March 5-.I have no doubt whatever that it originated in early descriptions of the cotton plant, and the introduction of cotton from India into Western Asia and the adjoining parts of Eastern Europe.' All this seems so simple as explained by Mr. Lee, how the early travellers came back and said, 'In the far East there is a tree on which grows the most beautiful fine wool, and the natives weave their garments of it.' The Western mind could conceive of no wool except that of a lamb; in this way the fiction grew, and was passed on from one writer to another. In a poem by Erasmus Darwin, published in 1781, of which more hereafter, it is alluded to as a plant that grew on the steppes of the Volga in the following terms:E'en round the Pole the flames of love aspire, And icy bosoms feel the sacred fire. Cradled in snow and fanned by Arctic air, Shines, gentle Borametz, thy golden hair; Rooted in earth, each cloven foot descends, And round and round her flexile neck she bends, Crops the grey coral moss and hoary thyme, Or laps with rosy tongue the melting rime; Eyes with mute tenderness her distant dam, And seems to bleat-a 'vegetable lamb.' Curiously enough, when in Norway last year, I came across an old wooden chair, and the back was carved in a way that seems to me conclusively to represent this old tradition. The design is a lamb enclosed in a circular cocoon, surrounded by branches and leaves. This chair I have now.

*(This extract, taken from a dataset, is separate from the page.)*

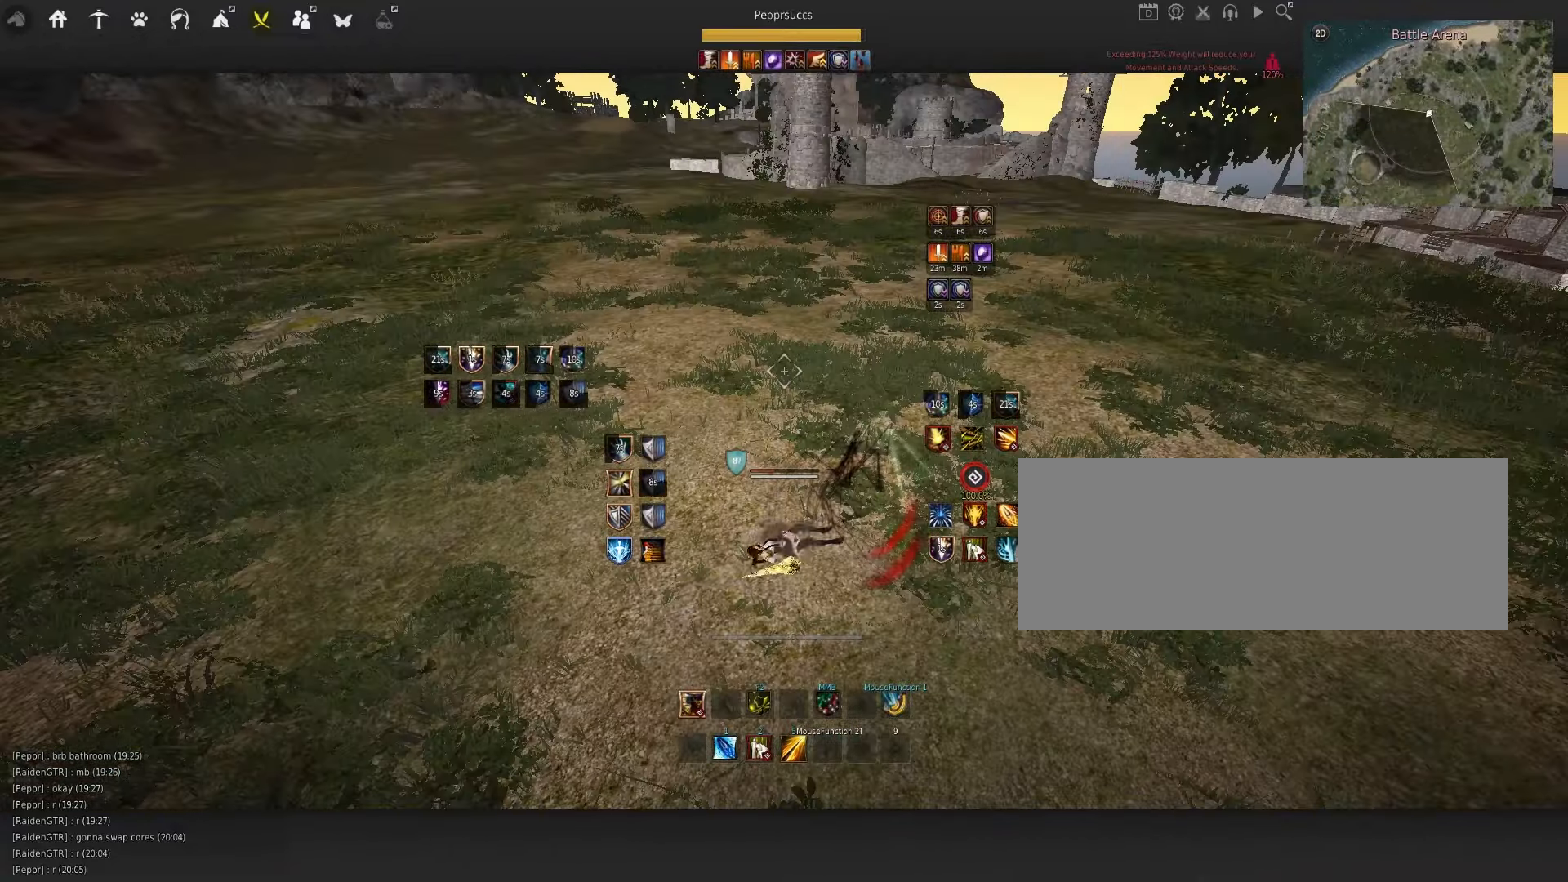
{"keys": [], "mouse": [], "events": [[133, "q", "up"]]}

In the 'Nineteenth Century' of January 1880, there appeared a very interesting article on Parkinson's 'Paradisi in Sole,' called 'Old-fashioned Gardening,' by Mrs. Kegan Paul. She describes the title-page, and says, 'The tree of knowledge, its fruit still unplucked by Adam, appears in the centre of the plate.' I thought we were told that Adam never did pick it, but received it from the hand of Eve ? But this is a trifling criticism on a useful and original article. Mrs. Paul makes a great many delightful quotations from Parkinson, and says that he is 'not content to deny that single flowers can be transformed into double"by the observation of the change of the Moone, the constellations or conjunctions of Planets or some other Starres or celestial bodies." Parkinson holds that such transformation could not be effected by the art of man.' In her condemnation of bedding-out and in her admiration of the old-fashioned English garden, read by the light of these sixteen years, Mrs. Paul's article is almost prophetic. The 'Paradisi in Sole ' is essentially a book describing a garden of 'pleasant flowers' and with many interesting details about their cultivation. There is no allusion to medical matter at all, though, as usual, the botanist was a doctor. The woodcuts are rather coarser and rougher than in the Dutch book before described, but they are fairly drawn and generally like N ature. In a little book by Mrs. Ewing, called 'Mary's Meadow,' the author speaks a good deal of this book of Parkinson's, and in a footnote she alludes to the fact that the title is an absurd play upon words, after the fashion of Parkinson's day. Paradise is originally an Eastern word, meaning a park or pleasure ground. Paradisi in sole Paradisus terrestris means Park-in-son's Earthly Paradise!